▸ Given passage:
———

Russell Berman discusses Anti-Semitism and Jihad: On the Ideology of Terrorism
Russell A. Berman
Russell A. Berman is the Walter A. Haas Professor in the Humanities at Stanford University, and is a senior fellow at the Hoover Institution.
Berman specializes in the study of German literary history and cultural politics. He is a member of both the Department of German Studies and the Department of Comparative Literature at Stanford. From 1992 through 2000 he served as director of the Stanford Overseas Studies Program. He is currently chair of the Department of Comparative Literature.

———

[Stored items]
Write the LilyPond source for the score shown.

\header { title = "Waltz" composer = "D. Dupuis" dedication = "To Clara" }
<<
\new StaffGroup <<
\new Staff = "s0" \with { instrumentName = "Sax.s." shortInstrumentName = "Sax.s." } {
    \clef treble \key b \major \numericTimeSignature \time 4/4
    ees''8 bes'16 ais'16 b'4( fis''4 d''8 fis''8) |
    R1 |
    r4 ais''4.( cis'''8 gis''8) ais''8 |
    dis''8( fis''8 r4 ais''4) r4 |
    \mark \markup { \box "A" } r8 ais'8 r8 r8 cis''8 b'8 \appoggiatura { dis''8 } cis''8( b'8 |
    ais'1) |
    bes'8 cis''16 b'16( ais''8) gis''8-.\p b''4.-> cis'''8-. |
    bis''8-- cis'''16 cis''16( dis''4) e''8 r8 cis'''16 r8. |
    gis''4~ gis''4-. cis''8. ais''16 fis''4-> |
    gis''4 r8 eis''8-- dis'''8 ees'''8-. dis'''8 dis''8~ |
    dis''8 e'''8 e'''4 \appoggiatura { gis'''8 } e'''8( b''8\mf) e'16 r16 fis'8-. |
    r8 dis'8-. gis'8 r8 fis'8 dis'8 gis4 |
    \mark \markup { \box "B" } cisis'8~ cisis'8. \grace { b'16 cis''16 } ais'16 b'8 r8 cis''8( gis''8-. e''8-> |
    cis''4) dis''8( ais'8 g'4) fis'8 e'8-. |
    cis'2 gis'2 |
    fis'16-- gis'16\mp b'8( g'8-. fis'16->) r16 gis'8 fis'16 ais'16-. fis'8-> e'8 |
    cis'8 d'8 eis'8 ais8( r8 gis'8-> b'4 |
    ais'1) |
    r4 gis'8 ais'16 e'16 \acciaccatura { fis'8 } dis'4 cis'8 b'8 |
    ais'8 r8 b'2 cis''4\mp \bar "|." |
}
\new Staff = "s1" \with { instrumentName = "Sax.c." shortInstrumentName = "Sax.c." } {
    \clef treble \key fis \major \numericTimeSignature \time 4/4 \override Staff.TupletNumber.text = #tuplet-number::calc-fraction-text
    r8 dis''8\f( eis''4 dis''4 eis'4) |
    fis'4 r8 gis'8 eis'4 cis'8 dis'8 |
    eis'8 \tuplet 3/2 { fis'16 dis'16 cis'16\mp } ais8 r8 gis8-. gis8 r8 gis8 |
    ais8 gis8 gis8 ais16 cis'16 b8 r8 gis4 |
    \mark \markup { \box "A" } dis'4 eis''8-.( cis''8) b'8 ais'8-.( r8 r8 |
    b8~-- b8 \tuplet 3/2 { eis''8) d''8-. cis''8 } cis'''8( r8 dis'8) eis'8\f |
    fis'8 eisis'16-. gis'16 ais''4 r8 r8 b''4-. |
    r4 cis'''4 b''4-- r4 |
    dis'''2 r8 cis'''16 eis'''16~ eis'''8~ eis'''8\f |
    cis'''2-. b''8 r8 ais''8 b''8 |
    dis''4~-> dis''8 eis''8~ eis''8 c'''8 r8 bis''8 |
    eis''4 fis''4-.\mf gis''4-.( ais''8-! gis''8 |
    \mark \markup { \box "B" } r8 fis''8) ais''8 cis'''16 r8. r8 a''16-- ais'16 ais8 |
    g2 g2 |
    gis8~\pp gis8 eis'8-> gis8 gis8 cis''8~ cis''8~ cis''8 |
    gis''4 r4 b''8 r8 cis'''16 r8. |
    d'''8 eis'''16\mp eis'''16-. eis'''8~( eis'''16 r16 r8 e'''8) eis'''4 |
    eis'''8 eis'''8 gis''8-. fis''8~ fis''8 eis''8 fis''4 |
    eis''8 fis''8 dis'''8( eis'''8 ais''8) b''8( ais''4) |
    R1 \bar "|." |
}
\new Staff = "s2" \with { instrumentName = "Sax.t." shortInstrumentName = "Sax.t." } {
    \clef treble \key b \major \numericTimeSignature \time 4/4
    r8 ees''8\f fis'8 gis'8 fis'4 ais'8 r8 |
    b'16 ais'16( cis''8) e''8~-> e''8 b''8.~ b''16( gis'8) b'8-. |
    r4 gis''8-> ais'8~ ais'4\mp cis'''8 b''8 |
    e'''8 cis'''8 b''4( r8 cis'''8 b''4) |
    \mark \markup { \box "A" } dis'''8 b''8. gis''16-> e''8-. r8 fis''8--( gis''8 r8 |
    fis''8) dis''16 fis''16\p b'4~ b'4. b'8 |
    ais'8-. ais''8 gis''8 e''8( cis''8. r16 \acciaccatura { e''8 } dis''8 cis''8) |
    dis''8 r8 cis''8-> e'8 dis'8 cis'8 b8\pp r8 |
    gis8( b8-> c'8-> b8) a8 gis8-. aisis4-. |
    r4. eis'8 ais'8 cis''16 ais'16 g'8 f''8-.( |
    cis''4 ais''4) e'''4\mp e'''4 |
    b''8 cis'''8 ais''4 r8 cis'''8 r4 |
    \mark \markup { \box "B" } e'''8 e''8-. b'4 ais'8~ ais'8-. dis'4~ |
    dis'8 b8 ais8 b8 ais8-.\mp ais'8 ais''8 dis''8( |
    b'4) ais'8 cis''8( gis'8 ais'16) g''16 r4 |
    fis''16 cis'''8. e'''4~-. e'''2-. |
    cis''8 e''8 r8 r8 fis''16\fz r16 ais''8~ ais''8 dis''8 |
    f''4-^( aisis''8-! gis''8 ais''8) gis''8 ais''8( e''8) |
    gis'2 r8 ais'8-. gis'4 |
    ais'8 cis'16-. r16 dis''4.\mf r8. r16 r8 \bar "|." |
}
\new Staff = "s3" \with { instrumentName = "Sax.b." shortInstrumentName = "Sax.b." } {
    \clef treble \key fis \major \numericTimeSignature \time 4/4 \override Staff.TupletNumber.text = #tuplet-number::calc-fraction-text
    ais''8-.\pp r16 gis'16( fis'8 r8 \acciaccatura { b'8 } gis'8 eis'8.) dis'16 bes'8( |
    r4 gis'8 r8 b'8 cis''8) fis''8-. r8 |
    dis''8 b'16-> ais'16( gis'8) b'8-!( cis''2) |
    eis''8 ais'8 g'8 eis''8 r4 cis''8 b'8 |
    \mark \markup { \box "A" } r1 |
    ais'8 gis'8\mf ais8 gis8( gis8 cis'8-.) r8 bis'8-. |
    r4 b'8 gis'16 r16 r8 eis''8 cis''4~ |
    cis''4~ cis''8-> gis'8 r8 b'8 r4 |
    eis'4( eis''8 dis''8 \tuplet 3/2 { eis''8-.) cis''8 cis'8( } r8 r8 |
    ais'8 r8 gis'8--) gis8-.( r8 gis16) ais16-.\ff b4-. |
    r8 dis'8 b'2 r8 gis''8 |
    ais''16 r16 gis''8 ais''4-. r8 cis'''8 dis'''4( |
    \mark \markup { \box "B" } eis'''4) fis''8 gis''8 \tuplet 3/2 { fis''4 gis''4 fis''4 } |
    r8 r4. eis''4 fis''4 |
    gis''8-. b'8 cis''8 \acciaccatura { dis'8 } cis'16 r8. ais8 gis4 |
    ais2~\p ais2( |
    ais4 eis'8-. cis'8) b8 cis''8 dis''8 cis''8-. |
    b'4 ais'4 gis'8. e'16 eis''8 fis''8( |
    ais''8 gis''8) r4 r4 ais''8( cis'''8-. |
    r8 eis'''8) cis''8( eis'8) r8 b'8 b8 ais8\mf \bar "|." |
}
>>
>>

———

▸ Task:
Extract the full Russell Berman profile above, reproducing every word and line of it without any change.

▸ Answer:
Russell Berman discusses Anti-Semitism and Jihad: On the Ideology of Terrorism
Russell A. Berman
Russell A. Berman is the Walter A. Haas Professor in the Humanities at Stanford University, and is a senior fellow at the Hoover Institution.
Berman specializes in the study of German literary history and cultural politics. He is a member of both the Department of German Studies and the Department of Comparative Literature at Stanford. From 1992 through 2000 he served as director of the Stanford Overseas Studies Program. He is currently chair of the Department of Comparative Literature.